17 August 2007 Blog Home : August 2007 : Permalink
...the company began speaking more openly about what it has accomplished: it has genetically engineered various bacteria, including E. coli, to custom-produce hydrocarbon chains.
To do this, the company is employing tools from the field of synthetic biology to modify the genetic pathways that bacteria, plants, and animals use to make fatty acids, one of the main ways that organisms store energy. Fatty acids are chains of carbon and hydrogen atoms strung together in a particular arrangement, with a carboxylic acid group made of carbon, hydrogen, and oxygen attached at one end. Take away the acid, and you're left with a hydrocarbon that can be made into fuel.
"I am very impressed with what they're doing," says James Collins, codirector of the Center for Advanced Biotechnology at Boston University. He calls the company's use of synthetic biology and systems biology to engineer hydrocarbon-producing bacteria "cutting edge."
There is in fact a second company that is working on a similar idea (earlier TR article) and there may be others. Currently these various companies are working on relatively costly food sources but they intend to find cheaper ones to use waste biomass:LS9's current work uses sugar derived from corn kernels as the food source for the bacteria--the same source used by ethanol-producing yeast. To produce greater volumes of fuel, and to not have energy competing with food, both approaches will need to use cellulosic biomass, such as switchgrass, as the feedstock.
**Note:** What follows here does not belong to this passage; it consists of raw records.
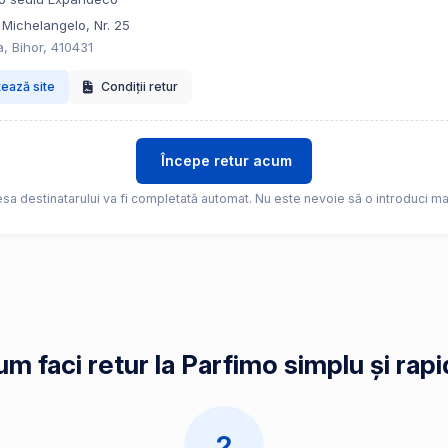
 Michelangelo, Nr. 25
, Bihor, 410431
tează site
Condiții retur
Începe retur acum
sa destinatarului va fi completată automat. Nu este nevoie să o introduci ma
m faci retur la Parfimo simplu și rap
2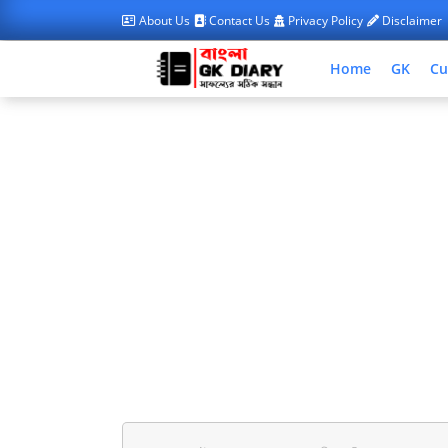
About Us
Contact Us
Privacy Policy
Disclaimer
Home
GK
Cu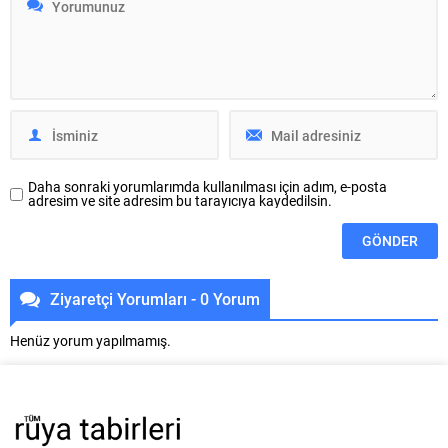
bağları, kardeş ilişkileri ve
sorgulamamız için bir fırsat
duygusal durumlar,...
sunar. Peki, bu rüyanın
arkasındaki anlam nedir?...
Daha sonraki yorumlarımda kullanılması için adım, e-posta
adresim ve site adresim bu tarayıcıya kaydedilsin.
Ziyaretçi Yorumları - 0 Yorum
Henüz yorum yapılmamış.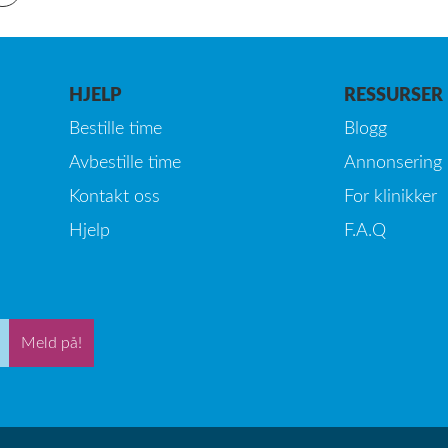
HJELP
RESSURSER
Bestille time
Blogg
Avbestille time
Annonsering
Kontakt oss
For klinikker
Hjelp
F.A.Q
Meld på!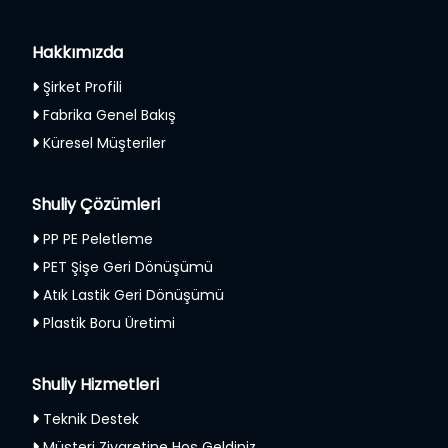
Hakkımızda
Şirket Profili
Fabrika Genel Bakış
Küresel Müşteriler
Shuliy Çözümleri
PP PE Peletleme
PET Şişe Geri Dönüşümü
Atık Lastik Geri Dönüşümü
Plastik Boru Üretimi
Shuliy Hizmetleri
Teknik Destek
Müşteri Ziyaretine Hoş Geldiniz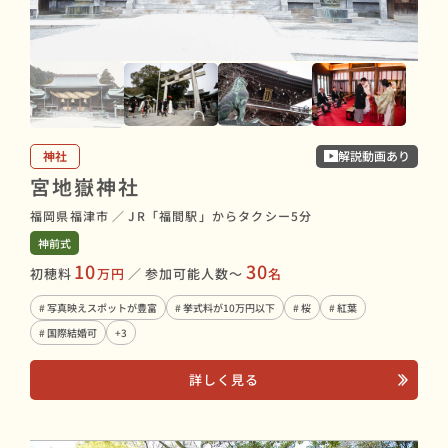
神社
解説動画あり
宮地嶽神社
福岡県福津市
／
JR「福間駅」からタクシー5分
神前式
10
30
初穂料
万円
／
参加可能人数〜
名
# 写真映えスポットが豊富
# 挙式料が10万円以下
# 桜
# 紅葉
# 国際結婚可
+3
詳しく見る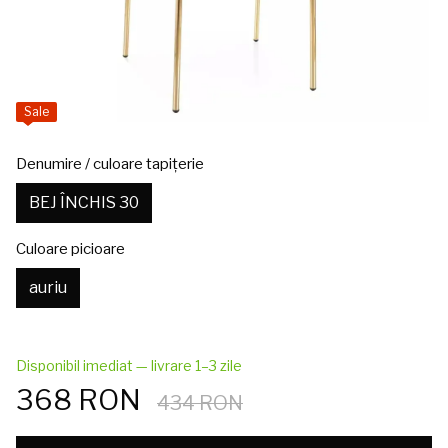
Sale
Denumire / culoare tapițerie
BEJ ÎNCHIS 30
Culoare picioare
auriu
Disponibil imediat — livrare 1–3 zile
368 RON
434 RON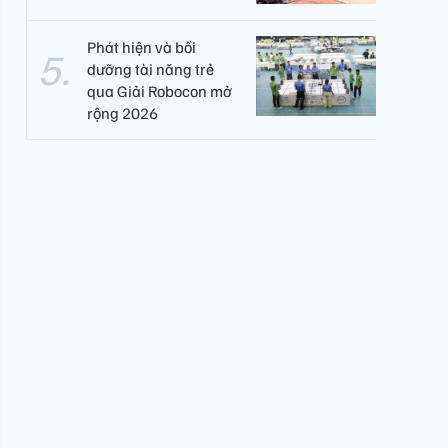
Phát hiện và bồi
dưỡng tài năng trẻ
qua Giải Robocon mở
rộng 2026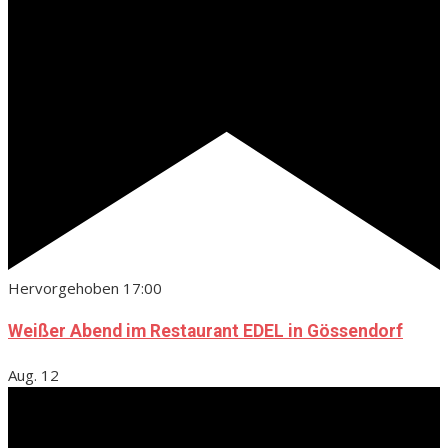
Hervorgehoben
17:00
Weißer Abend im Restaurant EDEL in Gössendorf
Aug.
12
Del Cardayre estimates that cellulosic biomass could produce about 2,000 gallons of renewable petroleum per acre.
As I commented at Baen's Bar, the great advantage about the modified E.Coli sort of approach is that it tends to scale down well. As in you can have one running in your back yard in a barrel sort of scale down. Now there is clearly a good deal of work to be done before we're at the final stage but eventually everyone ought to be able to take all the lawn cuttings and leaves and turn them into petrol.